Pemimpin Perempuan di Mata Buruh
Universitas Harvard sering melakukan survei untuk mengkaji indeks kesetaraan gender dari berbagai sisi, salah satunya perbandingan indeks kepuasan pekerja terhadap pemimpin laki-laki dan perempuan.
Dilansir dari laman Harvard Business Review, perempuan dinilai lebih mampu memimpin dengan baik oleh para pekerjanya. Penelitian ini dilakukan dengan melakukan survei terhadap 60.000 pemimpin pria dan wanita yang digabungkan. Baik selama pra-pandemi dan selama pandemi, perempuan dinilai secara signifikan lebih positif.
Bahkan, berkat keberhasilan beberapa pemimpin perempuan dunia dalam memberantas pandemi dan menurunkan angka kematian, kesenjangan perbandingan antara pemimpin laki-laki dan perempuan tampak jauh lebih signifikan.

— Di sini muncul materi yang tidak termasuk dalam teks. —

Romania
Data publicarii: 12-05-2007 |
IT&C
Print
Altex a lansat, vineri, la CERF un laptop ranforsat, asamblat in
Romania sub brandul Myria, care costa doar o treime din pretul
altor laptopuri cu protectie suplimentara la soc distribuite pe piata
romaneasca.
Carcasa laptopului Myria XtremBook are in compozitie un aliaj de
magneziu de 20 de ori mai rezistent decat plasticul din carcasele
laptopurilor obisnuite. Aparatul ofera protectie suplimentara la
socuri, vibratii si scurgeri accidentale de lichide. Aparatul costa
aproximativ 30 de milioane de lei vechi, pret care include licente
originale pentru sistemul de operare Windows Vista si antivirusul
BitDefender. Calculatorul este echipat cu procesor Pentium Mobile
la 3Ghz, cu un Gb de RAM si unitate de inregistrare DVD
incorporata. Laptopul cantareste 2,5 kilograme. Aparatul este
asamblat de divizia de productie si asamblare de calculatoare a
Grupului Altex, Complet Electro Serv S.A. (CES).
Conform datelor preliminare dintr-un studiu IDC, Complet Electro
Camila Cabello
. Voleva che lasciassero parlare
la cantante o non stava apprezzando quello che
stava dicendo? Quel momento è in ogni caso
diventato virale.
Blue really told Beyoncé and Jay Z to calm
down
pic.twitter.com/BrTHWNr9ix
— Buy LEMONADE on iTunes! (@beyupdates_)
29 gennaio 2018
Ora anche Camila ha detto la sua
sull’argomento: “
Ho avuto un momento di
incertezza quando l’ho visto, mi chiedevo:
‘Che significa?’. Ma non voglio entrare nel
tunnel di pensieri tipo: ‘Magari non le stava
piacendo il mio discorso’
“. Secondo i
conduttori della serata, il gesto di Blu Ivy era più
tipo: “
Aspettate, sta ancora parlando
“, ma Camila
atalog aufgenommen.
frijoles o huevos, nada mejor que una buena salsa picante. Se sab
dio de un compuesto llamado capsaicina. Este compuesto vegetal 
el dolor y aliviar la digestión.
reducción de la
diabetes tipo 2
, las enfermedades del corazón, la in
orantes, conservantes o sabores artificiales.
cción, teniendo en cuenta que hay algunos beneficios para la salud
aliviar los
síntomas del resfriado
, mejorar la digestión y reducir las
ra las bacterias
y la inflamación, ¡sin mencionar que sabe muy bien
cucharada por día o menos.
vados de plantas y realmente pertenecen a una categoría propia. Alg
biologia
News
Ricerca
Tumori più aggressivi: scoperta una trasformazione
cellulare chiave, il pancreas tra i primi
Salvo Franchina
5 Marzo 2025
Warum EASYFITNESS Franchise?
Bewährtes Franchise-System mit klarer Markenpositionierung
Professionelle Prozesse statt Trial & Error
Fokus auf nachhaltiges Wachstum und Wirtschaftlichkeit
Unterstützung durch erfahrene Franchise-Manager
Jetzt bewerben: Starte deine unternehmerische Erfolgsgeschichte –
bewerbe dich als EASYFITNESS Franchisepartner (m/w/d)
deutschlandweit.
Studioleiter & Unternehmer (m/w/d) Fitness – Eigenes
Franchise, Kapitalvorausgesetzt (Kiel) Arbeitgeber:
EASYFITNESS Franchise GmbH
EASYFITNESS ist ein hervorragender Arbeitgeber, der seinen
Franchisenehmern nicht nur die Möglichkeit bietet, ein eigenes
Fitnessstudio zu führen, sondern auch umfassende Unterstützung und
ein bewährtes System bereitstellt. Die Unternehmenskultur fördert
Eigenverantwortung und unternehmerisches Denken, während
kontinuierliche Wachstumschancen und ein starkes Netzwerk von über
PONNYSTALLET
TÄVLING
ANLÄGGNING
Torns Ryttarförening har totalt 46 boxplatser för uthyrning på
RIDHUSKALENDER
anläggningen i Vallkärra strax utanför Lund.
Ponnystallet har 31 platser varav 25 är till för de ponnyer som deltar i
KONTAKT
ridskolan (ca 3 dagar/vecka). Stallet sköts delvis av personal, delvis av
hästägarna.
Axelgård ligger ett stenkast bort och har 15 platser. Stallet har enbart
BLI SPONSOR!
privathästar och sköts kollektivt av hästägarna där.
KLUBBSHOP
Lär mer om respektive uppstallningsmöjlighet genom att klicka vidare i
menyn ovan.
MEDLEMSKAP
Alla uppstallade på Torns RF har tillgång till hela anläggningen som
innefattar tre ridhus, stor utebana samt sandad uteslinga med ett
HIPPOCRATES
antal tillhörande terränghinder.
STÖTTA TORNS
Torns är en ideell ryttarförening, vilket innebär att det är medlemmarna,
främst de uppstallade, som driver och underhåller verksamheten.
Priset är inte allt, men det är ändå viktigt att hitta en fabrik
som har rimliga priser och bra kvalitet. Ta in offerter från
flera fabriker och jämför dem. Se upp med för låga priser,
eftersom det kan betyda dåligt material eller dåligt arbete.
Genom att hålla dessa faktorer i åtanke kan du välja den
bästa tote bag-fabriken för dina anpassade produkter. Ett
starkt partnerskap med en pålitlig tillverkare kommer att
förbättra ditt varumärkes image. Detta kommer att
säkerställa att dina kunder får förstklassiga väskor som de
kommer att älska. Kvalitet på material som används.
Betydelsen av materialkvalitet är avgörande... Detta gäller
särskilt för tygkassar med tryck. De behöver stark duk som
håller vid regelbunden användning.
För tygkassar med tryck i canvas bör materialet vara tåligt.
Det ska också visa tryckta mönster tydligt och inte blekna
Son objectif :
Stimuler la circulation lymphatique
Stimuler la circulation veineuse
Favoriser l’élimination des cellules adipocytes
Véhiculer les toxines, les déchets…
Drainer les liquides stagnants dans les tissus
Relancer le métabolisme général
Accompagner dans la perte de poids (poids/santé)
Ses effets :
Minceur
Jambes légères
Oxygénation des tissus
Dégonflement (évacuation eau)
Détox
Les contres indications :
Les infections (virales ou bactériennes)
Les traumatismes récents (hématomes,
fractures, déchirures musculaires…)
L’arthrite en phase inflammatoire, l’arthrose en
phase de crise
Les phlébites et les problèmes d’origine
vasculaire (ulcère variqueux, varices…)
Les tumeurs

Pada periode pra-pandemi, pemimpin laki-laki memperoleh 49,8 persen suara, sedangkan perempuan memperoleh 53,1 persen suara.
Selama pandemi, laki-laki mendapat 51,5 persen suara positif, sementara perempuan mendapat 57,2 persen suara. Data signifikan ini menunjukkan bahwa pemimpin perempuan dianggap lebih mampu mengelola krisis.
Pemimpin Wanita Mendorong Lebih Banyak Kemajuan
Parameter untuk mengukur efektivitas kepemimpinan tentunya sangat beragam dan dipengaruhi oleh banyak faktor eksternal yang sulit diprediksi. Namun, penelitian Harvard menunjukkan bahwa pemimpin perempuan lebih dipercaya dan mendorong kemajuan mental, psikologis, dan emosional pekerja sehingga pekerja merasa lebih nyaman dan lebih produktif.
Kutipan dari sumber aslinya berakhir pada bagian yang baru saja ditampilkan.